Lieblingsgeschichte mit Tiefenwirkung
Im Paradies gibt es einen Bezirk, in dem laufen die ganze Zeit nur die Adagios von Paganini: espressivo, con sentimento, cantabile… Das Adagio flebile des 4. Violinkonzerts, in Bernard Roses Paganini-Film stimmungsvoll in Szene gesetzt, ist ein ausgesprochen gefühlvolles, lyrisches Exemplar.
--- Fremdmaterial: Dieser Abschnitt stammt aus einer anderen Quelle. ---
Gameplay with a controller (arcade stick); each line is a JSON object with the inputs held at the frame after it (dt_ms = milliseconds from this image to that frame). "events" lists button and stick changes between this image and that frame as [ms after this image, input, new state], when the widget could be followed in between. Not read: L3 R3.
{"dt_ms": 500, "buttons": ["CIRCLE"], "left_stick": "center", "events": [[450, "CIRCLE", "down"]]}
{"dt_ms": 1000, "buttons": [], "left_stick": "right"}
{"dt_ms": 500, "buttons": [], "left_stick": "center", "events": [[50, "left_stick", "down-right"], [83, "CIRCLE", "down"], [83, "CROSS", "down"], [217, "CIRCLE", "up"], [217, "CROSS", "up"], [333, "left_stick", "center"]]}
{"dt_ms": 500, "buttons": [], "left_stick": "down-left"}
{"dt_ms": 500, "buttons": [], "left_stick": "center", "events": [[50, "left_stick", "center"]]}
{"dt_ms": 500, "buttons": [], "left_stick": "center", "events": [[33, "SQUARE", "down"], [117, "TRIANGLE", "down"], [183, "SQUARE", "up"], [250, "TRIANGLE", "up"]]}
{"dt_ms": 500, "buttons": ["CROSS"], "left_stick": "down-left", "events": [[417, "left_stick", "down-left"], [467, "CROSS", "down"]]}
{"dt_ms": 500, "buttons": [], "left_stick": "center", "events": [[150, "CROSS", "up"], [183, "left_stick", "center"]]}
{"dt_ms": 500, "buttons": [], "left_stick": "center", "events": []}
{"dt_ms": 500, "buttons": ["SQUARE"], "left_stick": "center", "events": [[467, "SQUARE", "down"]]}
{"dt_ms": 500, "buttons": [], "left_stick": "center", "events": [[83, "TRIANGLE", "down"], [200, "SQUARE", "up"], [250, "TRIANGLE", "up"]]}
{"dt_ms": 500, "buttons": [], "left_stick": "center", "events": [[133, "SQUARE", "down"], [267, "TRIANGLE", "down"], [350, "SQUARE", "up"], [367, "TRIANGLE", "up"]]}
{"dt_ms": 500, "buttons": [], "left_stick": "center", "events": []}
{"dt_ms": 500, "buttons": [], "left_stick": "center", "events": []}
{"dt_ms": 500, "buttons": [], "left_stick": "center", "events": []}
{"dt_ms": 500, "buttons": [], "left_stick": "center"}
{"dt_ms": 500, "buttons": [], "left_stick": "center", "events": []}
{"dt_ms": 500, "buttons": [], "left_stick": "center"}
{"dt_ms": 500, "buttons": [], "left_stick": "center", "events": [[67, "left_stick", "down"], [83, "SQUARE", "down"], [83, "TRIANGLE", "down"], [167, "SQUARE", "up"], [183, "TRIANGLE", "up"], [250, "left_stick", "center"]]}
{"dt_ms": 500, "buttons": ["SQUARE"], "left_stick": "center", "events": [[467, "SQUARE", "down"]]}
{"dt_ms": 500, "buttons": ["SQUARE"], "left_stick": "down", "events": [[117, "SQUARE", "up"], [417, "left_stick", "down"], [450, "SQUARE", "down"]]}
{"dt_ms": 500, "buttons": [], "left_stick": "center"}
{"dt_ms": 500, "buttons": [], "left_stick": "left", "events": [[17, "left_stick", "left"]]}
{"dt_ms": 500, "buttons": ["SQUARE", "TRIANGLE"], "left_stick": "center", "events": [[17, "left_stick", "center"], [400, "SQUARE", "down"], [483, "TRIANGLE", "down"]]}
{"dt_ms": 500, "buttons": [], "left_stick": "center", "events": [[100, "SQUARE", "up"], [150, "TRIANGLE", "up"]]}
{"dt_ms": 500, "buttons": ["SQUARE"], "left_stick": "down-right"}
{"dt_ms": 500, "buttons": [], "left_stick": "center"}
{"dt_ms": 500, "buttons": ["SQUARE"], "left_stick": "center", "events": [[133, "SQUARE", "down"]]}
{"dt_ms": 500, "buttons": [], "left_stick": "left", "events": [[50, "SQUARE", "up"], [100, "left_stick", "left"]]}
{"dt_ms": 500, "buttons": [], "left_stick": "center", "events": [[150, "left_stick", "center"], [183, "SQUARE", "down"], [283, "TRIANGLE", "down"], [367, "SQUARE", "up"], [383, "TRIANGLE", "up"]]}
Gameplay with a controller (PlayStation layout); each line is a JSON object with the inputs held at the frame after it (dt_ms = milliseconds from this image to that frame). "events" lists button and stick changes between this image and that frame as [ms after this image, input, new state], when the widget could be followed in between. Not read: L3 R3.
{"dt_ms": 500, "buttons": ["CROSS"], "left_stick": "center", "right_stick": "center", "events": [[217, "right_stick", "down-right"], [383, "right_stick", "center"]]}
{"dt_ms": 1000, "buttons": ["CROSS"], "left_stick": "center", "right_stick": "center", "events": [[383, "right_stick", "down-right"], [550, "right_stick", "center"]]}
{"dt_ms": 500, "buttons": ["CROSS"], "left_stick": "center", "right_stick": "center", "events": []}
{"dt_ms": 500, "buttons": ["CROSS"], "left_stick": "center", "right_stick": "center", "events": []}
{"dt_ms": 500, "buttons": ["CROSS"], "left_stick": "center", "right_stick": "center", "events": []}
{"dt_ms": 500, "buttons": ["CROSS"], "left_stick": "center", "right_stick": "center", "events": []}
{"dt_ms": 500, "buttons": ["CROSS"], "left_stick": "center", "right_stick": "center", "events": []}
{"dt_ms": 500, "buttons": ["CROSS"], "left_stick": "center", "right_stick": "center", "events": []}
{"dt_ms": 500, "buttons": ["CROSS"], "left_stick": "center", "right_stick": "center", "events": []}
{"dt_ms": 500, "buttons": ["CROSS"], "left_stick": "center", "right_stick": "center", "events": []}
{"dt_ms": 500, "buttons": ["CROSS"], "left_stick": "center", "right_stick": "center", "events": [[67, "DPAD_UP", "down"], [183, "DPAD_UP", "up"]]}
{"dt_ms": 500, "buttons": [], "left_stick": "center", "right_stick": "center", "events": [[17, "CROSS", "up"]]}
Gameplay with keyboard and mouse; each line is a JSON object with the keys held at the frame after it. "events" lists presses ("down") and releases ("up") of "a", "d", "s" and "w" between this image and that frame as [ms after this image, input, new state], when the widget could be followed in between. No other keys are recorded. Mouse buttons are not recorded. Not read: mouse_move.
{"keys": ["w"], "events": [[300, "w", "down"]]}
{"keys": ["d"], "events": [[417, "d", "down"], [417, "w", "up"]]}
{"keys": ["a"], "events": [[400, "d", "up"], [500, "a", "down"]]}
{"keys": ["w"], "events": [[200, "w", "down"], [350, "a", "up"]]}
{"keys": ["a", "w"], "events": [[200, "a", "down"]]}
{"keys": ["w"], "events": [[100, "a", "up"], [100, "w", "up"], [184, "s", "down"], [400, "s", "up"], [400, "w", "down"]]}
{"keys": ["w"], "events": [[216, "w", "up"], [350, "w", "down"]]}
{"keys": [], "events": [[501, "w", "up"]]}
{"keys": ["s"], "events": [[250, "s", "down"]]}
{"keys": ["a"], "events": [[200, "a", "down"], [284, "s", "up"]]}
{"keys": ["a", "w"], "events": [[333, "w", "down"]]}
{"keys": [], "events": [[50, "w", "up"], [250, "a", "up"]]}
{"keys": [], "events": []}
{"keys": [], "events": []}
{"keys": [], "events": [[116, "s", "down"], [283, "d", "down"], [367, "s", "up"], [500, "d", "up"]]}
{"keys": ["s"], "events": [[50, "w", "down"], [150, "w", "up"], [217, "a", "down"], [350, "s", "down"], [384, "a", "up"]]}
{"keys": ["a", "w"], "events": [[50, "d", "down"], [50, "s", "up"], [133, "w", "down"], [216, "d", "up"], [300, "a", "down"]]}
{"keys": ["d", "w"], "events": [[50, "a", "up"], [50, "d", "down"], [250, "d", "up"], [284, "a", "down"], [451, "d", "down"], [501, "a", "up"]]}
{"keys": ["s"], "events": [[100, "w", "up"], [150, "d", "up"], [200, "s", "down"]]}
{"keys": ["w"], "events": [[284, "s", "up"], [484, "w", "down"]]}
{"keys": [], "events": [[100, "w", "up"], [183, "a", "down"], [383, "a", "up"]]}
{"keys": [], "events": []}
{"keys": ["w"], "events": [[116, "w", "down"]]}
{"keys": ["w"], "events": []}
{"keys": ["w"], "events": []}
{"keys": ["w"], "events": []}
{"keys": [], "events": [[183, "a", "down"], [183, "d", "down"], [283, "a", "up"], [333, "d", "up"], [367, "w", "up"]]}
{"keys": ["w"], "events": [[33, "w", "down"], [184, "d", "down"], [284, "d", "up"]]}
Accardo spielt es schlicht perfekt. Das Vibrato, das Rubato, die Dynamik, der Spannungsbogen, alles perfekt. Die beiden anderen Sätze hingegen, obwohl in Moll: ganz leicht, flockig, spielerisch, tänzelnd. Selbst Accardos eigene Kadenz im Kopfsatz klingt, als wäre sie aus dem Ärmel geschüttelt, als erzählte er nur seine Lieblingsgeschichte. Wie schon in den Aufnahmen der vorangegangenen Violinkonzerte kommen die Tonkünstler der Deutschen Grammophon auch hier wieder ganz nahe an Accardos Spiel heran, dazu die Räumlichkeit des Orchesters, die dem melodischen Vordergrund eine Tiefenwirkung verleiht. Selbst die Triangelbegleitung im 3. Satz eröffnet in den Obertönen neue Klangdimensionen.